[Raw records]
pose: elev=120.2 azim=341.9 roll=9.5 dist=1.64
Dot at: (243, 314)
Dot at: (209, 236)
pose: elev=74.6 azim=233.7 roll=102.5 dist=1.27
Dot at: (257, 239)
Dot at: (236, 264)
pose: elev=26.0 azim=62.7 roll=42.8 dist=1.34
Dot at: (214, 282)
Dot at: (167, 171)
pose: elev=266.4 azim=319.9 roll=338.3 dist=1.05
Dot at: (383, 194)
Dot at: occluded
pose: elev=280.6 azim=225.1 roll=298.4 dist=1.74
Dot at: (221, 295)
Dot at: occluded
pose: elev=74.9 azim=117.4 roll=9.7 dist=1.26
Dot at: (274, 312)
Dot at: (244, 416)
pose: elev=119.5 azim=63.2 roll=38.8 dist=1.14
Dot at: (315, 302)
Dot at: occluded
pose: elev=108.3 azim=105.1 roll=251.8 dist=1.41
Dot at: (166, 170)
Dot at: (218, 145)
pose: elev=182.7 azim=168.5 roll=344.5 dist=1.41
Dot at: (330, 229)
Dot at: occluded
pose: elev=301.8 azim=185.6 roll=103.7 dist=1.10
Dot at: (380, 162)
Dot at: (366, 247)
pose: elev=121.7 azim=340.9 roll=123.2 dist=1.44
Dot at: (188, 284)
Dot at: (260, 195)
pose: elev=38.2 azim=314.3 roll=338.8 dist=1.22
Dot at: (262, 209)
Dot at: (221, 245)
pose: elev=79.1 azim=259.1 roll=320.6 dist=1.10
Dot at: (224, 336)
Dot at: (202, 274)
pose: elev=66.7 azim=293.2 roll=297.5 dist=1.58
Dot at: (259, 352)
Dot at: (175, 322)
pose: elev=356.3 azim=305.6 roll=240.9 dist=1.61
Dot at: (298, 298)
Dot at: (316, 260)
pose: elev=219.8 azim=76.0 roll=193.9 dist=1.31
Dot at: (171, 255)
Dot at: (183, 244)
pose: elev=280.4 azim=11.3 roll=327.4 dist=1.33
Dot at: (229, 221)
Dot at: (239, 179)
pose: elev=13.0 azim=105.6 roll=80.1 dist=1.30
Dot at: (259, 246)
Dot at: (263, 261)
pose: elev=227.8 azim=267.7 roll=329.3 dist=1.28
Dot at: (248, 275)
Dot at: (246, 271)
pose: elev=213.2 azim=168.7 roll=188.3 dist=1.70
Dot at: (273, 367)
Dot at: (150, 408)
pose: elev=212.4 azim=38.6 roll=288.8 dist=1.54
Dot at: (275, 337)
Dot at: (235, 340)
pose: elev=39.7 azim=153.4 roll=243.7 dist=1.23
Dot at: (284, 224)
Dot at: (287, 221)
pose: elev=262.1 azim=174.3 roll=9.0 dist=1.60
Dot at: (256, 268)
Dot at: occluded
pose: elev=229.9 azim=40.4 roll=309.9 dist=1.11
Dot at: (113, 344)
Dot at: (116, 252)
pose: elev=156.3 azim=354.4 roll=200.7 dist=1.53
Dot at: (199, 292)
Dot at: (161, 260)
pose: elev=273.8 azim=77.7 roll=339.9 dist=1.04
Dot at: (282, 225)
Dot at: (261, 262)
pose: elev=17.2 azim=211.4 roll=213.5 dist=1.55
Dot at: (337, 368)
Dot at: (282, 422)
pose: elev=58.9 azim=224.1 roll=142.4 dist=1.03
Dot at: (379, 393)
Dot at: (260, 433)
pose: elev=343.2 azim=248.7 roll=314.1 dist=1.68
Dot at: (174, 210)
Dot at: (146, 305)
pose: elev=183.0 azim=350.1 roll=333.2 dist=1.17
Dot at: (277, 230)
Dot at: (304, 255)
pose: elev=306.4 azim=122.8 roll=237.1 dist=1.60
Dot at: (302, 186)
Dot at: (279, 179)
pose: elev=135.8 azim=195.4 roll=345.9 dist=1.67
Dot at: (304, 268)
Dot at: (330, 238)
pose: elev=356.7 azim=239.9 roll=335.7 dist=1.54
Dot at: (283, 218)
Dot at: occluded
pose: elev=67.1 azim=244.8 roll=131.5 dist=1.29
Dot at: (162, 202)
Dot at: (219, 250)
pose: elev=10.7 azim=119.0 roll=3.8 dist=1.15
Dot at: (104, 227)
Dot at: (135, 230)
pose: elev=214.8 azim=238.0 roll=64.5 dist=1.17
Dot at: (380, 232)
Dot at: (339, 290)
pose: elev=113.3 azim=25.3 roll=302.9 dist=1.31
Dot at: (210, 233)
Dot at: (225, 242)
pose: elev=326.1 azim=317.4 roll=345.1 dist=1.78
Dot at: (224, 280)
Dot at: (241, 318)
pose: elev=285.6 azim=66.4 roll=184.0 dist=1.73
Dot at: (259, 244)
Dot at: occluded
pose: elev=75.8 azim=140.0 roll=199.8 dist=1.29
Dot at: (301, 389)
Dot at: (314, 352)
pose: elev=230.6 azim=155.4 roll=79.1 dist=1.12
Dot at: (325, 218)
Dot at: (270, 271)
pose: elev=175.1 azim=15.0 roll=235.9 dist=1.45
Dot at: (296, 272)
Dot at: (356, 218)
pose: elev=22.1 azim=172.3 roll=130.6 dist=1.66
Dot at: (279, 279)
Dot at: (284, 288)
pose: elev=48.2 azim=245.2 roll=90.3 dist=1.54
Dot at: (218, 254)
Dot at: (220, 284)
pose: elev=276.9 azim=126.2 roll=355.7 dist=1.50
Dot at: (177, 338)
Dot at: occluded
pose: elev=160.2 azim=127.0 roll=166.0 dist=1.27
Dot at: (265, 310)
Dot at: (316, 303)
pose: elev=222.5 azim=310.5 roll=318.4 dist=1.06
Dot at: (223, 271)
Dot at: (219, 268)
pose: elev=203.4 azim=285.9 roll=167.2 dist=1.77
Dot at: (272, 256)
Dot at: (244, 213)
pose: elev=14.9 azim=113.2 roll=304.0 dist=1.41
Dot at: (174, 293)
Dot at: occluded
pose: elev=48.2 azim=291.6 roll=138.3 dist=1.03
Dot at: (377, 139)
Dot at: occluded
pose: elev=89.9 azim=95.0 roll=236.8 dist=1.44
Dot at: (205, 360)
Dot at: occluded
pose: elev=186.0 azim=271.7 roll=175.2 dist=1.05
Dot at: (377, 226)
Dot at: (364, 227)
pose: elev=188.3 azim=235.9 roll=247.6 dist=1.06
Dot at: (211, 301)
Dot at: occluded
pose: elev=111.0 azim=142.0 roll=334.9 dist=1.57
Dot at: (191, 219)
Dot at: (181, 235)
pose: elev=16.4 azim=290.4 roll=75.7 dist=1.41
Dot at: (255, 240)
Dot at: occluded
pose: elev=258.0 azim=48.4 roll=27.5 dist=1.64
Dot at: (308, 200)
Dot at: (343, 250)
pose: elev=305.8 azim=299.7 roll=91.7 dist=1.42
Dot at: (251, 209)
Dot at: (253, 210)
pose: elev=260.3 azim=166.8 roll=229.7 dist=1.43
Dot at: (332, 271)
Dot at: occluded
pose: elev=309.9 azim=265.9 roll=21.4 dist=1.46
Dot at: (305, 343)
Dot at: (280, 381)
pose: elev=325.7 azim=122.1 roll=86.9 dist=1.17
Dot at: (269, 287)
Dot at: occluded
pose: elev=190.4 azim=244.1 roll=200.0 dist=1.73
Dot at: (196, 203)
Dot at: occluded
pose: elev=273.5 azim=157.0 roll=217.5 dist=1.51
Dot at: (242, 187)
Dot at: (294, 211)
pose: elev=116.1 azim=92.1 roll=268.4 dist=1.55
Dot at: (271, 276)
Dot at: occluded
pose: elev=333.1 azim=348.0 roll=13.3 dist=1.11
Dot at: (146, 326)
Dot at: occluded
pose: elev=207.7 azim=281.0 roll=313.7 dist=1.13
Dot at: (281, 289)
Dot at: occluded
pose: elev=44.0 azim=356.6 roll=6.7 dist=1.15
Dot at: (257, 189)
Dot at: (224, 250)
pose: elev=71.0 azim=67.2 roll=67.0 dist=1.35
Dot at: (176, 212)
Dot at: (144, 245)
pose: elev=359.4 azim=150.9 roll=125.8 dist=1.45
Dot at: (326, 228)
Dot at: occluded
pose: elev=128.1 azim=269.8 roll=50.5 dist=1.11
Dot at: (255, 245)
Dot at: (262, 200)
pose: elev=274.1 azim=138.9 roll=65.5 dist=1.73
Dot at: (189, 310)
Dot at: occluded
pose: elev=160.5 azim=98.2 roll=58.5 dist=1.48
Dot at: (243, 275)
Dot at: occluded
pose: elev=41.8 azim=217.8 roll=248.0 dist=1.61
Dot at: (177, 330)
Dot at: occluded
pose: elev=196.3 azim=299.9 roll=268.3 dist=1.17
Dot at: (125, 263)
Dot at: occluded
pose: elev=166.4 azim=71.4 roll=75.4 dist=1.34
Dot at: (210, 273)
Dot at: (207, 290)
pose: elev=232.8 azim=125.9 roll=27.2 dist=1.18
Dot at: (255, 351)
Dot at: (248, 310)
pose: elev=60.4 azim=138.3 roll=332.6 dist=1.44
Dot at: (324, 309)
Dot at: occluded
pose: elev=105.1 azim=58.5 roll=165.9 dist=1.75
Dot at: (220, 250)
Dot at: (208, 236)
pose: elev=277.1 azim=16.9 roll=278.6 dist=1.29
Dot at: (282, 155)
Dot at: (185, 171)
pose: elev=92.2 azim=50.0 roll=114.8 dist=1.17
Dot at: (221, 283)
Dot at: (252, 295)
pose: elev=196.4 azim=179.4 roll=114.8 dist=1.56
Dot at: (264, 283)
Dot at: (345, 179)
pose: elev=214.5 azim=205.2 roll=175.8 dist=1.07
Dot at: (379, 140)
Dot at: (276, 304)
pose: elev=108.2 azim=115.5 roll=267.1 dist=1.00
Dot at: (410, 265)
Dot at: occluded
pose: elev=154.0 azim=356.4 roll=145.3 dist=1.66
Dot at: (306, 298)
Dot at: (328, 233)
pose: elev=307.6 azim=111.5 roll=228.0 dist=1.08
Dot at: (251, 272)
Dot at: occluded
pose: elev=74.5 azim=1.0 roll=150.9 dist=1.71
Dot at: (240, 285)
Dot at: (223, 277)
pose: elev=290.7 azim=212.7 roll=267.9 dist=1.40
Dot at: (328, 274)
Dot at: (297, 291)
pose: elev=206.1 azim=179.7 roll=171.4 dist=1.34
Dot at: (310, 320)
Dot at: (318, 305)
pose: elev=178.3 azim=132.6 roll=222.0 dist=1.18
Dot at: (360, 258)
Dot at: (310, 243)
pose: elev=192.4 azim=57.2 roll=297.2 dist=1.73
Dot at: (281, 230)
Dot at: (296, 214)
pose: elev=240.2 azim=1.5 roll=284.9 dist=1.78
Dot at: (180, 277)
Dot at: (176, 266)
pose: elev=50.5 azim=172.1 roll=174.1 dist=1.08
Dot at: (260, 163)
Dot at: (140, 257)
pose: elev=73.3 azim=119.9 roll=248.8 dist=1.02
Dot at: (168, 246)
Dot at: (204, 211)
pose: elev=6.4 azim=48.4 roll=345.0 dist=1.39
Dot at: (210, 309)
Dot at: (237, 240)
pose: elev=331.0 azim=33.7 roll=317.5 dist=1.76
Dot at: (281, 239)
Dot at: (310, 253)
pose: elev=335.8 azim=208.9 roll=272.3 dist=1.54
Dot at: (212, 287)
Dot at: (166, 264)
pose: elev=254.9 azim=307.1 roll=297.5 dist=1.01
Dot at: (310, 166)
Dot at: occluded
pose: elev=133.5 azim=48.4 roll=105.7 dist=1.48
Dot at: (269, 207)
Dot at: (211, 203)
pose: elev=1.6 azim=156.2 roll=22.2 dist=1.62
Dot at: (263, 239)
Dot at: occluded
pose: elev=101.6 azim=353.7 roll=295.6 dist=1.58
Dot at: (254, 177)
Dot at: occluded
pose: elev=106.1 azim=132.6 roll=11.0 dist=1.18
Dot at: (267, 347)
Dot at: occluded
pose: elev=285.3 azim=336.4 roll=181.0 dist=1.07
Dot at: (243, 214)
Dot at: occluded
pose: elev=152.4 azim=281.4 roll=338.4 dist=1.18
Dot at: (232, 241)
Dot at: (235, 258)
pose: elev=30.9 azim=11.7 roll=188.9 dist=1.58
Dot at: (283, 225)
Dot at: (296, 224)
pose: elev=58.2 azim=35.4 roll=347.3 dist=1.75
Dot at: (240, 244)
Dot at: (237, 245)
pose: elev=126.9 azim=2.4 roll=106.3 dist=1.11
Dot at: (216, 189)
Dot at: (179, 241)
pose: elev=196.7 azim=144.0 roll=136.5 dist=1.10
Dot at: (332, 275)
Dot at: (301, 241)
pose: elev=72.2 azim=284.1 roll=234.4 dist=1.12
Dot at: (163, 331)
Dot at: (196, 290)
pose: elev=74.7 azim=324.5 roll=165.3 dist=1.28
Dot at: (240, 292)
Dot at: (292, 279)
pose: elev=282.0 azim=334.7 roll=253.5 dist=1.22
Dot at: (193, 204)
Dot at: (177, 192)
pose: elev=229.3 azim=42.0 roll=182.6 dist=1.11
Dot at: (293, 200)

_What the exercise asks_. Rewrite the records from the first line through the line containing "Dot at: (260, 195)", changing every "roll" to "tilt" and leaving everything else unchanged.

_Result of the exercise_.
pose: elev=120.2 azim=341.9 tilt=9.5 dist=1.64
Dot at: (243, 314)
Dot at: (209, 236)
pose: elev=74.6 azim=233.7 tilt=102.5 dist=1.27
Dot at: (257, 239)
Dot at: (236, 264)
pose: elev=26.0 azim=62.7 tilt=42.8 dist=1.34
Dot at: (214, 282)
Dot at: (167, 171)
pose: elev=266.4 azim=319.9 tilt=338.3 dist=1.05
Dot at: (383, 194)
Dot at: occluded
pose: elev=280.6 azim=225.1 tilt=298.4 dist=1.74
Dot at: (221, 295)
Dot at: occluded
pose: elev=74.9 azim=117.4 tilt=9.7 dist=1.26
Dot at: (274, 312)
Dot at: (244, 416)
pose: elev=119.5 azim=63.2 tilt=38.8 dist=1.14
Dot at: (315, 302)
Dot at: occluded
pose: elev=108.3 azim=105.1 tilt=251.8 dist=1.41
Dot at: (166, 170)
Dot at: (218, 145)
pose: elev=182.7 azim=168.5 tilt=344.5 dist=1.41
Dot at: (330, 229)
Dot at: occluded
pose: elev=301.8 azim=185.6 tilt=103.7 dist=1.10
Dot at: (380, 162)
Dot at: (366, 247)
pose: elev=121.7 azim=340.9 tilt=123.2 dist=1.44
Dot at: (188, 284)
Dot at: (260, 195)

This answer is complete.